Please, William. I care for you, I do, I need for you to know this. It is the truth as well. If things had been different, if there had not been that awful war, if all those people had not died from the Spanish influenza, if we had not been separated...I think we could have tried to make it work.

So many things taught me how fleeting life is, how fleeting is happiness. For now, in my life, I must be true to myself and rejoin the living. I have recently met someone who wants to start a family with me. That is why I need to move on, away from the past, into a future of my own. If you ever loved me, and I know you once did, let me go -- for my sake and for yours.

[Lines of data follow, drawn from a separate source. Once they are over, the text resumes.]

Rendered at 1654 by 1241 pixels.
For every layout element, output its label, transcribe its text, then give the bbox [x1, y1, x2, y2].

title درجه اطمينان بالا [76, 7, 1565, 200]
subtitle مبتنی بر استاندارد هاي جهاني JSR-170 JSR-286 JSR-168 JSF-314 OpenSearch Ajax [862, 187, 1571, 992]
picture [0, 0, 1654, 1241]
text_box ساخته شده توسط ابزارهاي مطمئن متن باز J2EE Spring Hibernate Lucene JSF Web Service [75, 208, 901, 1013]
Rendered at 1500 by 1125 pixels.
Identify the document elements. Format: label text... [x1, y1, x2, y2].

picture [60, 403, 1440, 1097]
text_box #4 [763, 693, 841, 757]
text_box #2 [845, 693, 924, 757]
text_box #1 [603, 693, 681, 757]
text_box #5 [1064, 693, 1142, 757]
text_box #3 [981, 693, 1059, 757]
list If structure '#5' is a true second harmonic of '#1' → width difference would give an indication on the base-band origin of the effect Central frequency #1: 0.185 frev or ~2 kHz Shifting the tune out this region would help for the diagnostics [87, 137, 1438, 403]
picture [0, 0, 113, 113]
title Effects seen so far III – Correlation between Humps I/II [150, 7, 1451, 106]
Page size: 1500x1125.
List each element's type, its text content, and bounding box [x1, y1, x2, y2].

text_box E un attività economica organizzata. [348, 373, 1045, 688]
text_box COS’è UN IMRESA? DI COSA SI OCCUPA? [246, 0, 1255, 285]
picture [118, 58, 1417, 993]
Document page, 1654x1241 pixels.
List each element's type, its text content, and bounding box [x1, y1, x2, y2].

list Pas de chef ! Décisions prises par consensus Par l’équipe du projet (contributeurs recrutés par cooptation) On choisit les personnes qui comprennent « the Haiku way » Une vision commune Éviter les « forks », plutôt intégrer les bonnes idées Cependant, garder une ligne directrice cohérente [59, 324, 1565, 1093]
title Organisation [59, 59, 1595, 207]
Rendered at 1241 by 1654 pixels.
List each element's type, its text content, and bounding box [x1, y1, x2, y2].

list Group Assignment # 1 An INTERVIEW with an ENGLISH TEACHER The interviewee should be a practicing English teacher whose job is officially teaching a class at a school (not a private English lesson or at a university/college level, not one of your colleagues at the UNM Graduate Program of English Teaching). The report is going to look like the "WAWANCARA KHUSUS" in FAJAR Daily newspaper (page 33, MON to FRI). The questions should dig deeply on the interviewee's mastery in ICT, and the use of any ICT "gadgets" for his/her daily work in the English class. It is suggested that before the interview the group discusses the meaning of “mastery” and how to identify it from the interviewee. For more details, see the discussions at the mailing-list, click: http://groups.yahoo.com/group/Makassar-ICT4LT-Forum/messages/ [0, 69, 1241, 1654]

With hope you will do this last thing for me,

--Liza

He read the salutation again. Dear William...Oh, Liza. Of course, you want a family. Deserve one, too. He dug into the wound, the pain releasing an animal sob from somewhere deep in his soul, the last tiny fragment of hope tearing away.

Too late...I am too late.

Tears collected in his eyelashes and ran down to his chin. He'd known this had to be coming, didn't he? Calling himself the worst sort of fool for feeling so shocked and unmoored by the obvious.

The great Detective Murdoch -- Who could not pick up on a clue if it bit him...

Shaking his head, he bent to pick up Liza's wedding ring from the floor. So small. So light. So much meaning.

Setting his jaw, he placed it with the silver horse pendant next to his own wedding ring on the highboy.

What does it say about me, he thought, that I am not more upset?